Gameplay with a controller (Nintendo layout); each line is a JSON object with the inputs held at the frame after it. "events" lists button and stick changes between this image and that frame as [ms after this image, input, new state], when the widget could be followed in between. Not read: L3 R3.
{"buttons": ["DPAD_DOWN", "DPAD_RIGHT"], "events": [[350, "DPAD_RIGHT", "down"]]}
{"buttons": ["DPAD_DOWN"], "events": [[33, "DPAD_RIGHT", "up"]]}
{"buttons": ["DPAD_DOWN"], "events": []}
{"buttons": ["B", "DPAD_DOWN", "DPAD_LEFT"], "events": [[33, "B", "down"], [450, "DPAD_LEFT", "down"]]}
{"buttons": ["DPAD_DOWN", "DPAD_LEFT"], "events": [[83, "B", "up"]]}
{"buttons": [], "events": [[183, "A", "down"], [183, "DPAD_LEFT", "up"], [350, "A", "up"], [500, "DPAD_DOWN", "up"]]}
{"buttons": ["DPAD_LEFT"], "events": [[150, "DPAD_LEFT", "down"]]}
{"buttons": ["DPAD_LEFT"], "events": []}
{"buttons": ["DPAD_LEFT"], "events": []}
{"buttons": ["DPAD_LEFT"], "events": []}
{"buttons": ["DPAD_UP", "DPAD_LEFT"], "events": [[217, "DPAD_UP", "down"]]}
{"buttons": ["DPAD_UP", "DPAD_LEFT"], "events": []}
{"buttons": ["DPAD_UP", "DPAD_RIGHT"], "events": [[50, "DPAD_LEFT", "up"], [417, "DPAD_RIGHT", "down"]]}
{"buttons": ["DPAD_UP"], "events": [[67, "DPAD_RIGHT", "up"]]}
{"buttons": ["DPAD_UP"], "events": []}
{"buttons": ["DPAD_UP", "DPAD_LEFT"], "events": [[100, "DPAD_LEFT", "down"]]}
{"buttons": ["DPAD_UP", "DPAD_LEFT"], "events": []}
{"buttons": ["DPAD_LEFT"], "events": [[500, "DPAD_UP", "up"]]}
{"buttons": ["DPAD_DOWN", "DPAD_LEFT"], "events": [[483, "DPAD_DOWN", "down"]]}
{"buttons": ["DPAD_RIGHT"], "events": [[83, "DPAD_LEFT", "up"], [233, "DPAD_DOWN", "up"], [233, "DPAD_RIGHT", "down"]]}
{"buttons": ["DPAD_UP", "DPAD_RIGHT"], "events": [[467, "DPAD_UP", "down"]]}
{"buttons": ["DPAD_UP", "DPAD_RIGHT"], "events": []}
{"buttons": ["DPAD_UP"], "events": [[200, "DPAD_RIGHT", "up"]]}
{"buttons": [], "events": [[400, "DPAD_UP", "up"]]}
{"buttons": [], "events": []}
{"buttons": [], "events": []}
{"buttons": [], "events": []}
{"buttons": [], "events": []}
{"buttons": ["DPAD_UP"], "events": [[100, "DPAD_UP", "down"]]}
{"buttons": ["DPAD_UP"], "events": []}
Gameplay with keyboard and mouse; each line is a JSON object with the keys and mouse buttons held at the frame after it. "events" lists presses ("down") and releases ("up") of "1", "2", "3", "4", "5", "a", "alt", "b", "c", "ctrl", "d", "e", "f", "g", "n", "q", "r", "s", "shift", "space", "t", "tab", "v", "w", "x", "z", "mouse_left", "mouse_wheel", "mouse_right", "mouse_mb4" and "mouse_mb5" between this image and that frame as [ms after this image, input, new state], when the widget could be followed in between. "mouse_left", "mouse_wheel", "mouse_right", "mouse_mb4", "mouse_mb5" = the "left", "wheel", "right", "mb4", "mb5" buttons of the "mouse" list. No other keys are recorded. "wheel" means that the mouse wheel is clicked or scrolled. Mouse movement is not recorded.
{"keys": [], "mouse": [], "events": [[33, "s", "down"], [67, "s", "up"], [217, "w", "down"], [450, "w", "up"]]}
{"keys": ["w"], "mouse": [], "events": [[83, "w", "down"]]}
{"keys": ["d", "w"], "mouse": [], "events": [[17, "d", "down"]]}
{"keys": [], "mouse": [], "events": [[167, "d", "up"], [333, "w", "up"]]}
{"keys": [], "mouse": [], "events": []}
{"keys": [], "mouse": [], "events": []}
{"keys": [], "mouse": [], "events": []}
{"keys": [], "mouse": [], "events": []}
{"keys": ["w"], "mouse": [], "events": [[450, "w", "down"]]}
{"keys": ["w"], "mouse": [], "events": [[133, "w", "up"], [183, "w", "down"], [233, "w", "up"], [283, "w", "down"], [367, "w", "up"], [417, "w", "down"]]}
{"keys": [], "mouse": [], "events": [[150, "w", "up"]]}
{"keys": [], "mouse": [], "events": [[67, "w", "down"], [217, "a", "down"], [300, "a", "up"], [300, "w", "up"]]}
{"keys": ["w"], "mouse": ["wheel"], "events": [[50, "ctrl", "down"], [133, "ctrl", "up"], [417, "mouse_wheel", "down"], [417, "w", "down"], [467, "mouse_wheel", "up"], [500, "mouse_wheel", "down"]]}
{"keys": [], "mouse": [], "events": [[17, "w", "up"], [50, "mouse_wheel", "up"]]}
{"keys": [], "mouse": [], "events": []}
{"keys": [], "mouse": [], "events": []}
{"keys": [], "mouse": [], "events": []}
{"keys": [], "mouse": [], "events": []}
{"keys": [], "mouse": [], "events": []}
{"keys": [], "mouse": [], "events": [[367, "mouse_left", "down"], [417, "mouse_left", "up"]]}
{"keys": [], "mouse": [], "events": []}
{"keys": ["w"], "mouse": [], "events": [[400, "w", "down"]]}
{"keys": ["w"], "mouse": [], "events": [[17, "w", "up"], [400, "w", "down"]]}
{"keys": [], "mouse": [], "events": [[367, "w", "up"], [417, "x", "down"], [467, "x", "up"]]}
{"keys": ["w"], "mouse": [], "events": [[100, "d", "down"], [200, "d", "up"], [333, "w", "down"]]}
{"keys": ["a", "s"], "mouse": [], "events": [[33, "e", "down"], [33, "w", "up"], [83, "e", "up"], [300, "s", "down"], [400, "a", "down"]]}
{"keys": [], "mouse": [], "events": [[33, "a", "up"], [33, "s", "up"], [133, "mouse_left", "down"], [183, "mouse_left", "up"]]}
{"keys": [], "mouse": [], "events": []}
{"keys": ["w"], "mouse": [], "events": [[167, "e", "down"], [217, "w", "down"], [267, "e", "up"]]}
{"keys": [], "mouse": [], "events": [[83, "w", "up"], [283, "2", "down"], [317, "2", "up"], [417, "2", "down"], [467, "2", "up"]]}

^^^^

When you reach the end of the data above, set it all down again unchanged.

-- Solution to this exercise --
Gameplay with a controller (Nintendo layout); each line is a JSON object with the inputs held at the frame after it. "events" lists button and stick changes between this image and that frame as [ms after this image, input, new state], when the widget could be followed in between. Not read: L3 R3.
{"buttons": ["DPAD_DOWN", "DPAD_RIGHT"], "events": [[350, "DPAD_RIGHT", "down"]]}
{"buttons": ["DPAD_DOWN"], "events": [[33, "DPAD_RIGHT", "up"]]}
{"buttons": ["DPAD_DOWN"], "events": []}
{"buttons": ["B", "DPAD_DOWN", "DPAD_LEFT"], "events": [[33, "B", "down"], [450, "DPAD_LEFT", "down"]]}
{"buttons": ["DPAD_DOWN", "DPAD_LEFT"], "events": [[83, "B", "up"]]}
{"buttons": [], "events": [[183, "A", "down"], [183, "DPAD_LEFT", "up"], [350, "A", "up"], [500, "DPAD_DOWN", "up"]]}
{"buttons": ["DPAD_LEFT"], "events": [[150, "DPAD_LEFT", "down"]]}
{"buttons": ["DPAD_LEFT"], "events": []}
{"buttons": ["DPAD_LEFT"], "events": []}
{"buttons": ["DPAD_LEFT"], "events": []}
{"buttons": ["DPAD_UP", "DPAD_LEFT"], "events": [[217, "DPAD_UP", "down"]]}
{"buttons": ["DPAD_UP", "DPAD_LEFT"], "events": []}
{"buttons": ["DPAD_UP", "DPAD_RIGHT"], "events": [[50, "DPAD_LEFT", "up"], [417, "DPAD_RIGHT", "down"]]}
{"buttons": ["DPAD_UP"], "events": [[67, "DPAD_RIGHT", "up"]]}
{"buttons": ["DPAD_UP"], "events": []}
{"buttons": ["DPAD_UP", "DPAD_LEFT"], "events": [[100, "DPAD_LEFT", "down"]]}
{"buttons": ["DPAD_UP", "DPAD_LEFT"], "events": []}
{"buttons": ["DPAD_LEFT"], "events": [[500, "DPAD_UP", "up"]]}
{"buttons": ["DPAD_DOWN", "DPAD_LEFT"], "events": [[483, "DPAD_DOWN", "down"]]}
{"buttons": ["DPAD_RIGHT"], "events": [[83, "DPAD_LEFT", "up"], [233, "DPAD_DOWN", "up"], [233, "DPAD_RIGHT", "down"]]}
{"buttons": ["DPAD_UP", "DPAD_RIGHT"], "events": [[467, "DPAD_UP", "down"]]}
{"buttons": ["DPAD_UP", "DPAD_RIGHT"], "events": []}
{"buttons": ["DPAD_UP"], "events": [[200, "DPAD_RIGHT", "up"]]}
{"buttons": [], "events": [[400, "DPAD_UP", "up"]]}
{"buttons": [], "events": []}
{"buttons": [], "events": []}
{"buttons": [], "events": []}
{"buttons": [], "events": []}
{"buttons": ["DPAD_UP"], "events": [[100, "DPAD_UP", "down"]]}
{"buttons": ["DPAD_UP"], "events": []}
Gameplay with keyboard and mouse; each line is a JSON object with the keys and mouse buttons held at the frame after it. "events" lists presses ("down") and releases ("up") of "1", "2", "3", "4", "5", "a", "alt", "b", "c", "ctrl", "d", "e", "f", "g", "n", "q", "r", "s", "shift", "space", "t", "tab", "v", "w", "x", "z", "mouse_left", "mouse_wheel", "mouse_right", "mouse_mb4" and "mouse_mb5" between this image and that frame as [ms after this image, input, new state], when the widget could be followed in between. "mouse_left", "mouse_wheel", "mouse_right", "mouse_mb4", "mouse_mb5" = the "left", "wheel", "right", "mb4", "mb5" buttons of the "mouse" list. No other keys are recorded. "wheel" means that the mouse wheel is clicked or scrolled. Mouse movement is not recorded.
{"keys": [], "mouse": [], "events": [[33, "s", "down"], [67, "s", "up"], [217, "w", "down"], [450, "w", "up"]]}
{"keys": ["w"], "mouse": [], "events": [[83, "w", "down"]]}
{"keys": ["d", "w"], "mouse": [], "events": [[17, "d", "down"]]}
{"keys": [], "mouse": [], "events": [[167, "d", "up"], [333, "w", "up"]]}
{"keys": [], "mouse": [], "events": []}
{"keys": [], "mouse": [], "events": []}
{"keys": [], "mouse": [], "events": []}
{"keys": [], "mouse": [], "events": []}
{"keys": ["w"], "mouse": [], "events": [[450, "w", "down"]]}
{"keys": ["w"], "mouse": [], "events": [[133, "w", "up"], [183, "w", "down"], [233, "w", "up"], [283, "w", "down"], [367, "w", "up"], [417, "w", "down"]]}
{"keys": [], "mouse": [], "events": [[150, "w", "up"]]}
{"keys": [], "mouse": [], "events": [[67, "w", "down"], [217, "a", "down"], [300, "a", "up"], [300, "w", "up"]]}
{"keys": ["w"], "mouse": ["wheel"], "events": [[50, "ctrl", "down"], [133, "ctrl", "up"], [417, "mouse_wheel", "down"], [417, "w", "down"], [467, "mouse_wheel", "up"], [500, "mouse_wheel", "down"]]}
{"keys": [], "mouse": [], "events": [[17, "w", "up"], [50, "mouse_wheel", "up"]]}
{"keys": [], "mouse": [], "events": []}
{"keys": [], "mouse": [], "events": []}
{"keys": [], "mouse": [], "events": []}
{"keys": [], "mouse": [], "events": []}
{"keys": [], "mouse": [], "events": []}
{"keys": [], "mouse": [], "events": [[367, "mouse_left", "down"], [417, "mouse_left", "up"]]}
{"keys": [], "mouse": [], "events": []}
{"keys": ["w"], "mouse": [], "events": [[400, "w", "down"]]}
{"keys": ["w"], "mouse": [], "events": [[17, "w", "up"], [400, "w", "down"]]}
{"keys": [], "mouse": [], "events": [[367, "w", "up"], [417, "x", "down"], [467, "x", "up"]]}
{"keys": ["w"], "mouse": [], "events": [[100, "d", "down"], [200, "d", "up"], [333, "w", "down"]]}
{"keys": ["a", "s"], "mouse": [], "events": [[33, "e", "down"], [33, "w", "up"], [83, "e", "up"], [300, "s", "down"], [400, "a", "down"]]}
{"keys": [], "mouse": [], "events": [[33, "a", "up"], [33, "s", "up"], [133, "mouse_left", "down"], [183, "mouse_left", "up"]]}
{"keys": [], "mouse": [], "events": []}
{"keys": ["w"], "mouse": [], "events": [[167, "e", "down"], [217, "w", "down"], [267, "e", "up"]]}
{"keys": [], "mouse": [], "events": [[83, "w", "up"], [283, "2", "down"], [317, "2", "up"], [417, "2", "down"], [467, "2", "up"]]}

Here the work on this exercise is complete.